Tony Smith’s disability check puts him over the income limit to receive standard Medicaid, but it’s too little for him to qualify for a subsidy.
Sitting next to a federal health-care navigator at a Nashville, Tenn., clinic, he said he hopes lawmakers think of his plight and that of thousands of others when considering Medicaid expansion.
“I’m not looking for a handout,” Smith says. “I’m just looking for some help … because I need it.”
Expanding Medicaid has until recently been seen as a political poison pill in Tennessee. But the hospital lobby has struck a unique deal with Republican Gov. Bill Haslam to pay for the expansion, a move that has paved the way for greater GOP support.

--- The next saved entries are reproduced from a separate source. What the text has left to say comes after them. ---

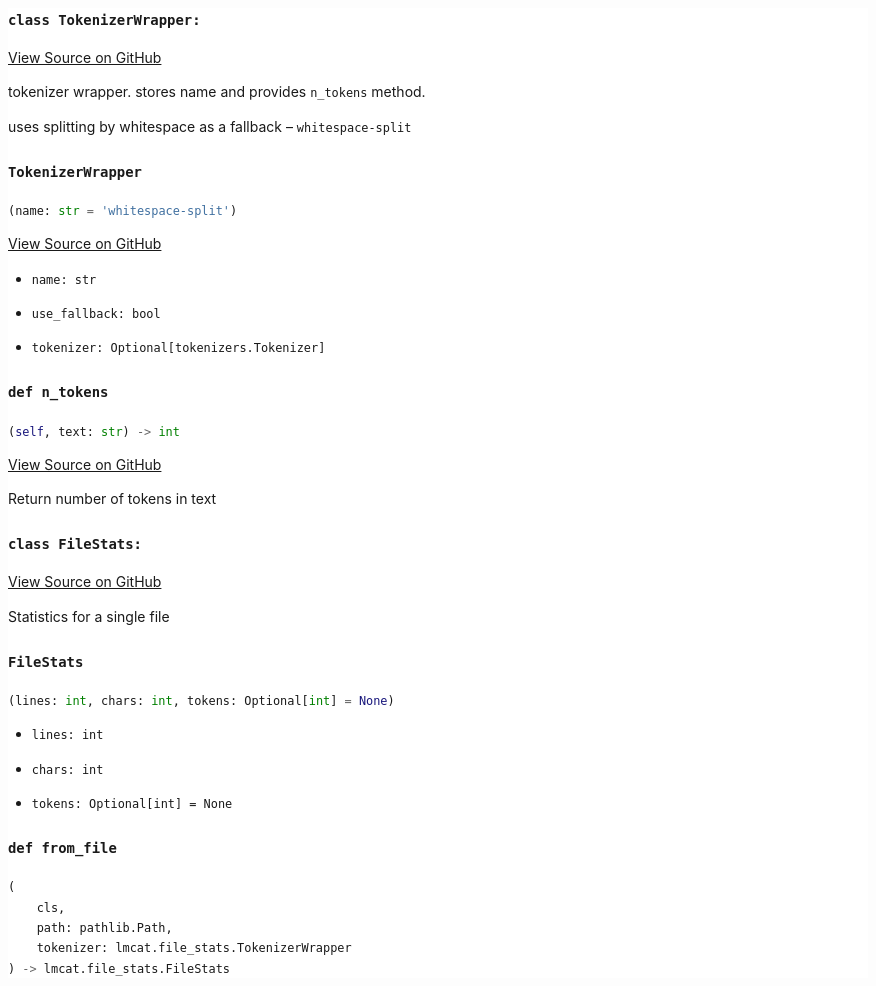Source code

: ### `class TokenizerWrapper:`

[View Source on
GitHub](https://github.com/mivanit/lmcat/blob/0.1.1/file_stats.py#L25-L43)

tokenizer wrapper. stores name and provides `n_tokens` method.

uses splitting by whitespace as a fallback – `whitespace-split`

### `TokenizerWrapper`

``` python
(name: str = 'whitespace-split')
```

[View Source on
GitHub](https://github.com/mivanit/lmcat/blob/0.1.1/file_stats.py#L30-L35)

- `name: str`

- `use_fallback: bool`

- `tokenizer: Optional[tokenizers.Tokenizer]`

### `def n_tokens`

``` python
(self, text: str) -> int
```

[View Source on
GitHub](https://github.com/mivanit/lmcat/blob/0.1.1/file_stats.py#L37-L43)

Return number of tokens in text

### `class FileStats:`

[View Source on
GitHub](https://github.com/mivanit/lmcat/blob/0.1.1/file_stats.py#L46-L77)

Statistics for a single file

### `FileStats`

``` python
(lines: int, chars: int, tokens: Optional[int] = None)
```

- `lines: int`

- `chars: int`

- `tokens: Optional[int] = None`

### `def from_file`

``` python
(
    cls,
    path: pathlib.Path,
    tokenizer: lmcat.file_stats.TokenizerWrapper
) -> lmcat.file_stats.FileStats
```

Hospital administrators saw no other choice, says Craig Becker, president of the Tennessee Hospital Association.
“We basically left over $800 million on the table in federal dollars, which is a lot of money that could’ve done a lot of different things,” Becker says, referring to the new Medicaid money Tennessee turned away in 2014.
“Look, we’re stressed,” he says. “Each individual hospital has gone to [Haslam] and said, ‘Look we’re gonna have to lay people off.’ We’ve seen layoffs here. We’ve seen hospitals close, and they’re saying, ‘We’re not just crying wolf here.’ ”
The association will pay for the state’s contribution under the deal — taking state taxpayers off the hook. It’s not the first time the hospital group has helped finance the state’s Medicaid program.
“I’ve heard from several of my counterparts, and they have all said the same thing — that they’re really hopeful that perhaps their states will follow the lead of Tennessee,” Becker says.
Tennessee’s Senate leader, Ron Ramsey, who once fiercely opposed Medicaid expansion, now says it’s an “opportunity that must be taken seriously.”
Haslam heads the Republican Governors Association, and the hospital deal might be up to him to reassure other state leaders that accepting federal Medicaid money doesn’t have to trigger a bitter partisan fight.
Other states have sought Affordable Care Act waivers, but Tennessee’s approach stands out, says John Graves, who studies health care at Vanderbilt University.
“The state views itself as an innovator,” Graves says. “They want to create a program that’s amenable to not only the governor, but the legislature … something with their own Tennessee spin on it.”
Whether that spin will be enough to satisfy the state’s Republican super-majority won’t be known until lawmakers reconvene in January.